======== Document text ========

Displacement-Time and Velocity Time Graphs Flashcards
what would the line from a displacement time graph look like for an object moving at constant velocity look like
- a straight line
- with a positive gradient
- starting from 0,0 usually
what does the gradient of the line indicate
the velocity
why does the gradient indicate the velocity
- because the gradient is calculated by the change in y over the change in x
- the y axis is displacement and the x axis is time
- so it would be the change in displacement over the change in time
- and velocity = displacement / time
what would the line from a displacement time graph look like for an object accelerating down a ramp
- the line would be an inwards curve getting steeper
- usually starting from 0,0
why does the line indicate that the object is accelerating
- because the line is showing an increasing change in velocity
- which is the definition of acceleration
how would you calculate the instantaneous velocity of the object
- by drawing a tangent from a point on the line
- and calculating the gradient of that line
- by dividing the change in d over the change in t
why would drawing a triangle off of the curved line to calculate the velocity be less effective
- for starters it would only be relatively accurate if your drawn triangle and your d and t values were very small
- but even with these values the calculation would be difficult
- and would lead to large uncertainties in the calculated velocity
if you drew a velocity time graph with there being a constant velocity, how would you calculate the distance traveled
- by finding the area under the line
- with a constant velocity the line would just be horizontal
- so it would be done with total time x velocity
how would you find the distance traveled in a velocity time graph if your straight line had a positive gradient
- by finding the ares under the line
- the distance between the bottom of the line and the top are the initial and final velocities
- which can be shown as v + u
- you would then times that by time to give t(v + u)
- but because the positive gradient makes the area under the line a triangle, you divide it by 2
- to get t(v + u) / 2
what is the formula for calculating the straight line with a positive gradient from
- the suvat equations
- s = t(v + u) / 2
what would a straight line with a positive gradient on a velocity time graph indicate
- an increasing change in velocity
- so acceleration
what would an inwards curved line getting steeper with a positive gradient on a velocity time graph indicate
- an increasing change of the increasing change in velocity
- so just an increasing acceleration
what is the worded formula for acceleration
change in velocity / change in time
what would a negative gradient on a velocity time graph indicate
- that the object is slowing down
- or decelerating

========

▸ **Work item A**
In the records, retype the lines from the one containing "## Dired mode" to the one containing "is Cloud Custodian?", both included.
The records have no connection to the graph flashcards.

======== Data to examine ========

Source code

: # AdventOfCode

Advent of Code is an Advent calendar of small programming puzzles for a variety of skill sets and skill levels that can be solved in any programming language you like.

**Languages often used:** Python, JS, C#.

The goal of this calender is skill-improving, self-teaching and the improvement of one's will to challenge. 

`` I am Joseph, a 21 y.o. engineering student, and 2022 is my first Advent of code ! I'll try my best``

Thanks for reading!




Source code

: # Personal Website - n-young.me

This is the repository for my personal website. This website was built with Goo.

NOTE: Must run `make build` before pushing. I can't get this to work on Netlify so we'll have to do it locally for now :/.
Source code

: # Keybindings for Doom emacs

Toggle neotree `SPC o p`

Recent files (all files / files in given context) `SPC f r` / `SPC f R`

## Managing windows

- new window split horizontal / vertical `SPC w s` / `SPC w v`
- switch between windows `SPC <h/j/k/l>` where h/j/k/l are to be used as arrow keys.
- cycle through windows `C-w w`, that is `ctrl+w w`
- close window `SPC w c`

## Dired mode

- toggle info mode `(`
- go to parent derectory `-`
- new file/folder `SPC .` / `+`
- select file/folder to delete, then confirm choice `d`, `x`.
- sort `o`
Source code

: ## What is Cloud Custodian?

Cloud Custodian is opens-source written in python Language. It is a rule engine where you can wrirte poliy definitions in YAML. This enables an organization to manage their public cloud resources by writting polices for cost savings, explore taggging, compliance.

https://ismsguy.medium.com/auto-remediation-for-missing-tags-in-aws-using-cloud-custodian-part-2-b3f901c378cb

========

▸ **Work item B**
According to the graph flashcards, what does the gradient of the line on a displacement-time graph indicate?

▸ **Expected answer A**
## Dired mode

- toggle info mode `(`
- go to parent derectory `-`
- new file/folder `SPC .` / `+`
- select file/folder to delete, then confirm choice `d`, `x`.
- sort `o`
Source code

: ## What is Cloud Custodian?

▸ **Expected answer B**
The velocity.